[Opening Extracted information section]
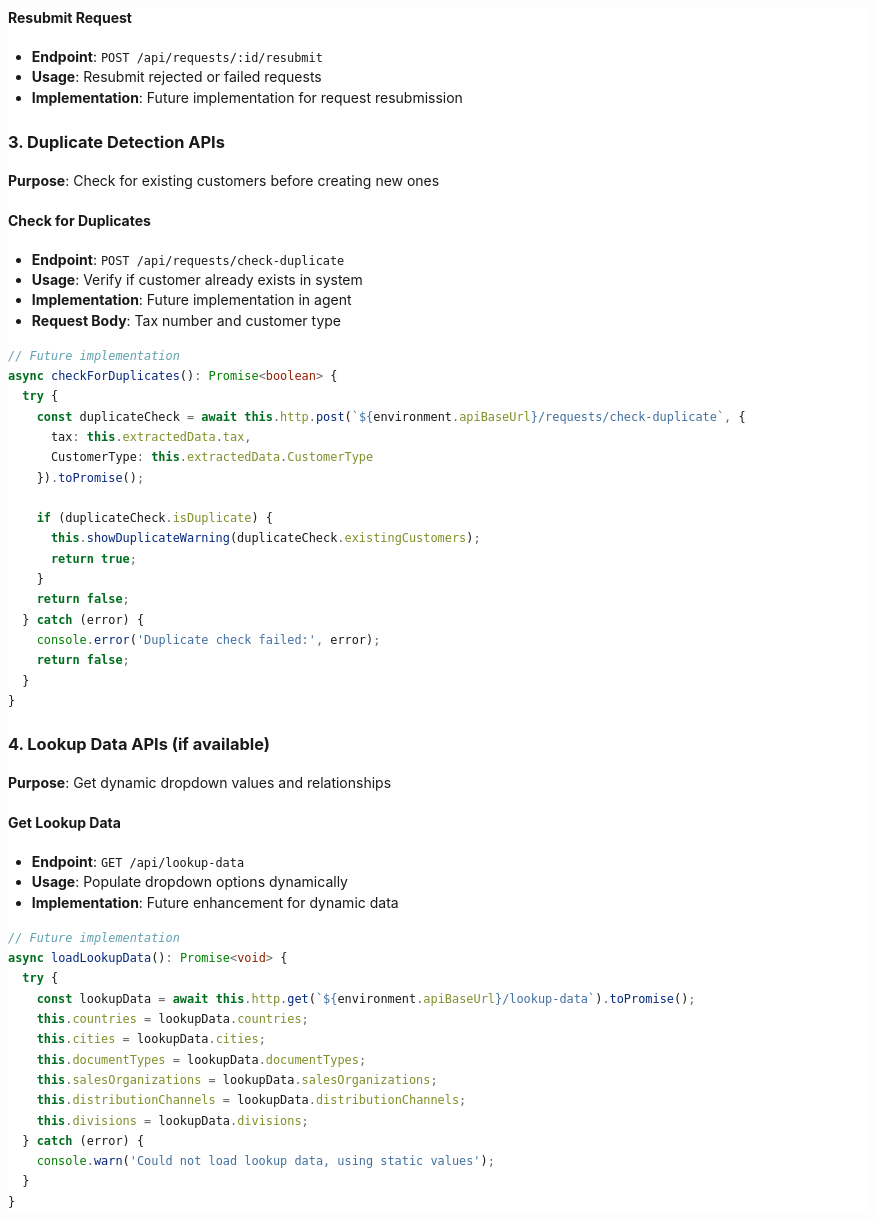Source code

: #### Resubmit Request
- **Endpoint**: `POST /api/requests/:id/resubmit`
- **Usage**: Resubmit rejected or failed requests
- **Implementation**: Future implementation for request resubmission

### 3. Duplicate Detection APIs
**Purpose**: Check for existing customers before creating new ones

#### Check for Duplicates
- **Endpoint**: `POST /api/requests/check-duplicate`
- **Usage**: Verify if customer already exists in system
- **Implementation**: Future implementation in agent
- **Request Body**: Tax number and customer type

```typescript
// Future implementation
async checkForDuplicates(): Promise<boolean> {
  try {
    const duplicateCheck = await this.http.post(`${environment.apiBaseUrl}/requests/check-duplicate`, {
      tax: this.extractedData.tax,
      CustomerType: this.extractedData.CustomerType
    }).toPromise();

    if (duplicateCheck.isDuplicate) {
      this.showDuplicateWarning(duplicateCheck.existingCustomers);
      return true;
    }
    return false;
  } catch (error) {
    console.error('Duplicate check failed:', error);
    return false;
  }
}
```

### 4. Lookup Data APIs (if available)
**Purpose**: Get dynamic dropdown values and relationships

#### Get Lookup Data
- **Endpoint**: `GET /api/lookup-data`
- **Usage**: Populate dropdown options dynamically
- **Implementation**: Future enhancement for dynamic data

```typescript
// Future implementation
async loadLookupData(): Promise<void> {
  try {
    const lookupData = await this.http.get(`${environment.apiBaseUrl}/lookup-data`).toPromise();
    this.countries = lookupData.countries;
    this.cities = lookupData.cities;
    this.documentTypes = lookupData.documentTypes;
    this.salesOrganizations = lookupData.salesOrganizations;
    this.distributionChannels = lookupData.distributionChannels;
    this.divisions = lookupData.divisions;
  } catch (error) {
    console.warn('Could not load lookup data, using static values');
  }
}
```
[Closing Extracted information section]
[Opening Extracted information section]
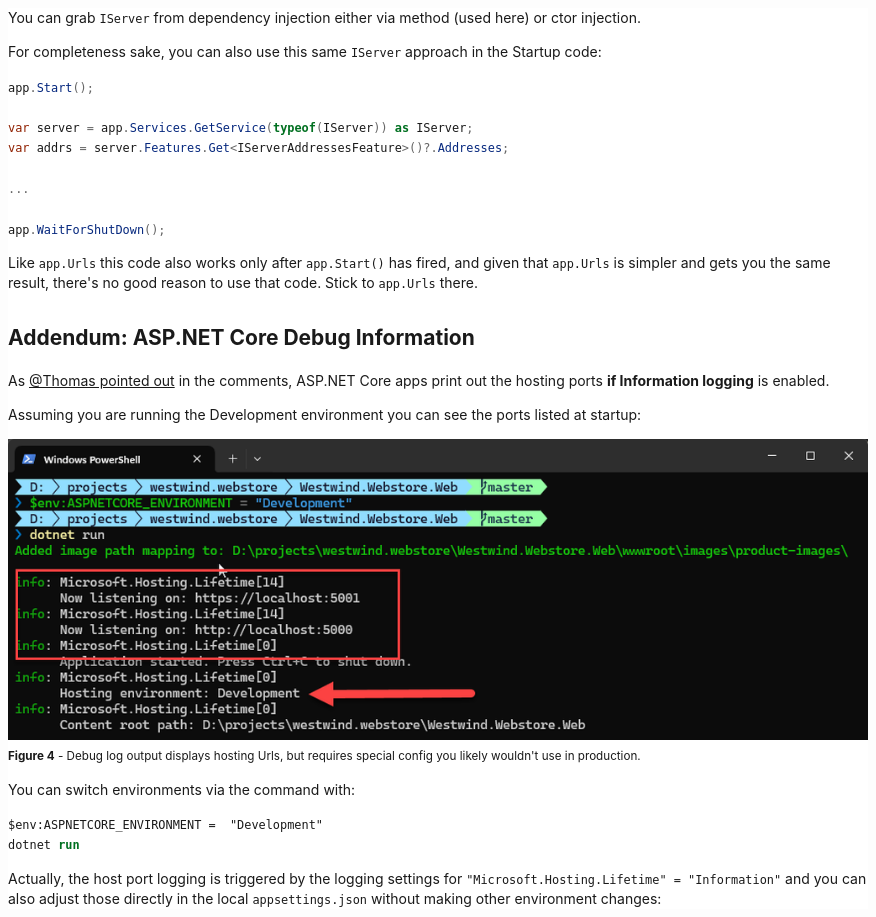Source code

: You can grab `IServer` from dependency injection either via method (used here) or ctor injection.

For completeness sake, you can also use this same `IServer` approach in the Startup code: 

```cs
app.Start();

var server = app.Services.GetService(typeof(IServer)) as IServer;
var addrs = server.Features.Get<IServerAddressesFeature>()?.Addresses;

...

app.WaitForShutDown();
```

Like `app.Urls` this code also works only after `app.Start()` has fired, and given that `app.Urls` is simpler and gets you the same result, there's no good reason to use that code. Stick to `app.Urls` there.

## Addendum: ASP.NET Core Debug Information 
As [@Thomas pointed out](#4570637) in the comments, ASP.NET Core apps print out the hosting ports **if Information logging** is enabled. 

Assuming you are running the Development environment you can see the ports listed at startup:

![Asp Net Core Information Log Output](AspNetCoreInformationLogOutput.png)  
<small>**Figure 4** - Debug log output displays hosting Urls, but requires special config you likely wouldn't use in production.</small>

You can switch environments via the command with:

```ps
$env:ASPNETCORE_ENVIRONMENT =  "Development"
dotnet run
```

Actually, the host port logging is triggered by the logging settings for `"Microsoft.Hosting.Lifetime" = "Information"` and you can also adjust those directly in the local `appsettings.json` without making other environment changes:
[Closing Extracted information section]
[Opening Extracted information section]
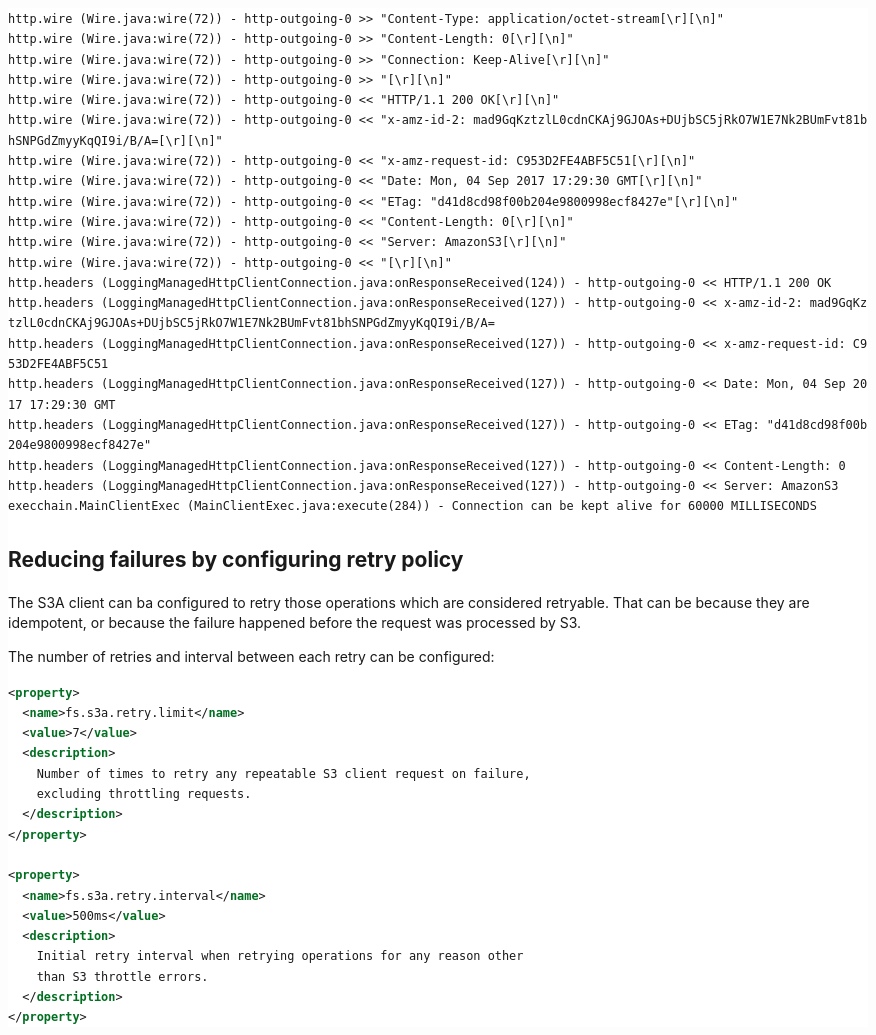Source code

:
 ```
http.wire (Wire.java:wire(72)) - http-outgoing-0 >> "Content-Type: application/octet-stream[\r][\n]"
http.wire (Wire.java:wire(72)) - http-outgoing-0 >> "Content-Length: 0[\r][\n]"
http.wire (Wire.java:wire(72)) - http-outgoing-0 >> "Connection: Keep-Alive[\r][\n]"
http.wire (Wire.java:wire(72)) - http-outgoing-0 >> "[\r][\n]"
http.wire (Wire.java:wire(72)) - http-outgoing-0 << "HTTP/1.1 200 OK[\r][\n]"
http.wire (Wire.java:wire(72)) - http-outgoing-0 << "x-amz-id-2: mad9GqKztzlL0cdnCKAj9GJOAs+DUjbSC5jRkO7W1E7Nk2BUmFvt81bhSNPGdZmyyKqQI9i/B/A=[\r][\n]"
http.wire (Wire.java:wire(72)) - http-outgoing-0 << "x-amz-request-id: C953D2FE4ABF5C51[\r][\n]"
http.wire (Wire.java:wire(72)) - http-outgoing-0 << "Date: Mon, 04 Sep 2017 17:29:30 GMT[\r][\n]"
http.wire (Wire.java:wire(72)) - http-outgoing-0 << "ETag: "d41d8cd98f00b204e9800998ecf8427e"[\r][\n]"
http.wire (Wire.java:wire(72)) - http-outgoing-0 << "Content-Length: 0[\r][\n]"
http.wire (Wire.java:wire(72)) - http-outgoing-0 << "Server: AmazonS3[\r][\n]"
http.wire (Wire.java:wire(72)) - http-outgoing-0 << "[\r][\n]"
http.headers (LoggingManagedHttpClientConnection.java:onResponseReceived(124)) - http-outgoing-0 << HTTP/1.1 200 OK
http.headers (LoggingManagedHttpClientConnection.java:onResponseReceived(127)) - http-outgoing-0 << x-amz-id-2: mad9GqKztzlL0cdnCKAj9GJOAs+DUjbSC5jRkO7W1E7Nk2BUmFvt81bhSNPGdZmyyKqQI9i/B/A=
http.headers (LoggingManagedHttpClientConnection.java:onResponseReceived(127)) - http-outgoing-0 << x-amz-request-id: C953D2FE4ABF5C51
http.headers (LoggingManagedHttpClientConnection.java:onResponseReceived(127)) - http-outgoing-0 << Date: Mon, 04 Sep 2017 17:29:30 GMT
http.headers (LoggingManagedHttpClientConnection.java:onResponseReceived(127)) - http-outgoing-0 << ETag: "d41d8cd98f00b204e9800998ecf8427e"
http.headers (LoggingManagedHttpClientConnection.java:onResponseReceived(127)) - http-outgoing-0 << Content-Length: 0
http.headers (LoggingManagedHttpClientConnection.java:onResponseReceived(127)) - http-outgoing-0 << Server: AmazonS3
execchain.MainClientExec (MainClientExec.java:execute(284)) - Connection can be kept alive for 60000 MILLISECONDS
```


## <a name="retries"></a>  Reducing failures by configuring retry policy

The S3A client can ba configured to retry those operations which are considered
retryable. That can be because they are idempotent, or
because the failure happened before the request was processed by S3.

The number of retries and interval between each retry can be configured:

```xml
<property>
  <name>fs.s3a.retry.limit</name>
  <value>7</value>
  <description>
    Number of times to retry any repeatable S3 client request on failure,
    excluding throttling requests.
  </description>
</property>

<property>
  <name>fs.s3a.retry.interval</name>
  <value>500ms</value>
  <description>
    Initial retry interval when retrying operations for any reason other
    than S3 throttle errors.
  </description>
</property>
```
[Closing Extracted information section]
Description of the task :: Copy the lines of the entries above that mention "also".

Response to the task ::
For completeness sake, you can also use this same `IServer` approach in the Startup code: 
Like `app.Urls` this code also works only after `app.Start()` has fired, and given that `app.Urls` is simpler and gets you the same result, there's no good reason to use that code. Stick to `app.Urls` there.
Actually, the host port logging is triggered by the logging settings for `"Microsoft.Hosting.Lifetime" = "Information"` and you can also adjust those directly in the local `appsettings.json` without making other environment changes:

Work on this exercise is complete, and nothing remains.